=== Problem description ===
Each entry below needs to be transcribed verbatim; the images should not appear.

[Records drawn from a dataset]
-- Opening Marker --

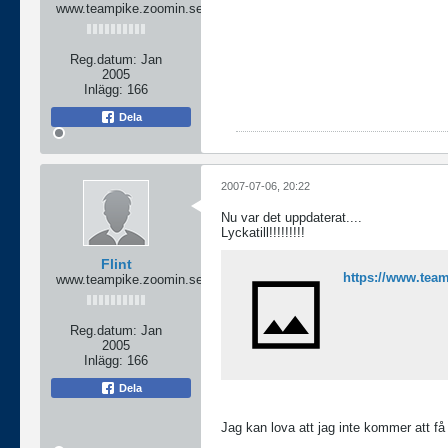
www.teampike.zoomin.se
Reg.datum:
Jan
2005
Inlägg:
166
Dela
2007-07-06, 20:22
Nu var det uppdaterat....
Lyckatill!!!!!!!!!
Flint
https://www.tea
www.teampike.zoomin.se
Reg.datum:
Jan
2005
Inlägg:
166
Dela
Jag kan lova att jag inte kommer att få i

-- Closing Marker --

=== Answer ===
www.teampike.zoomin.se
Reg.datum:
Jan
2005
Inlägg:
166
Dela
2007-07-06, 20:22
Nu var det uppdaterat....
Lyckatill!!!!!!!!!
Flint
https://www.tea
www.teampike.zoomin.se
Reg.datum:
Jan
2005
Inlägg:
166
Dela
Jag kan lova att jag inte kommer att få i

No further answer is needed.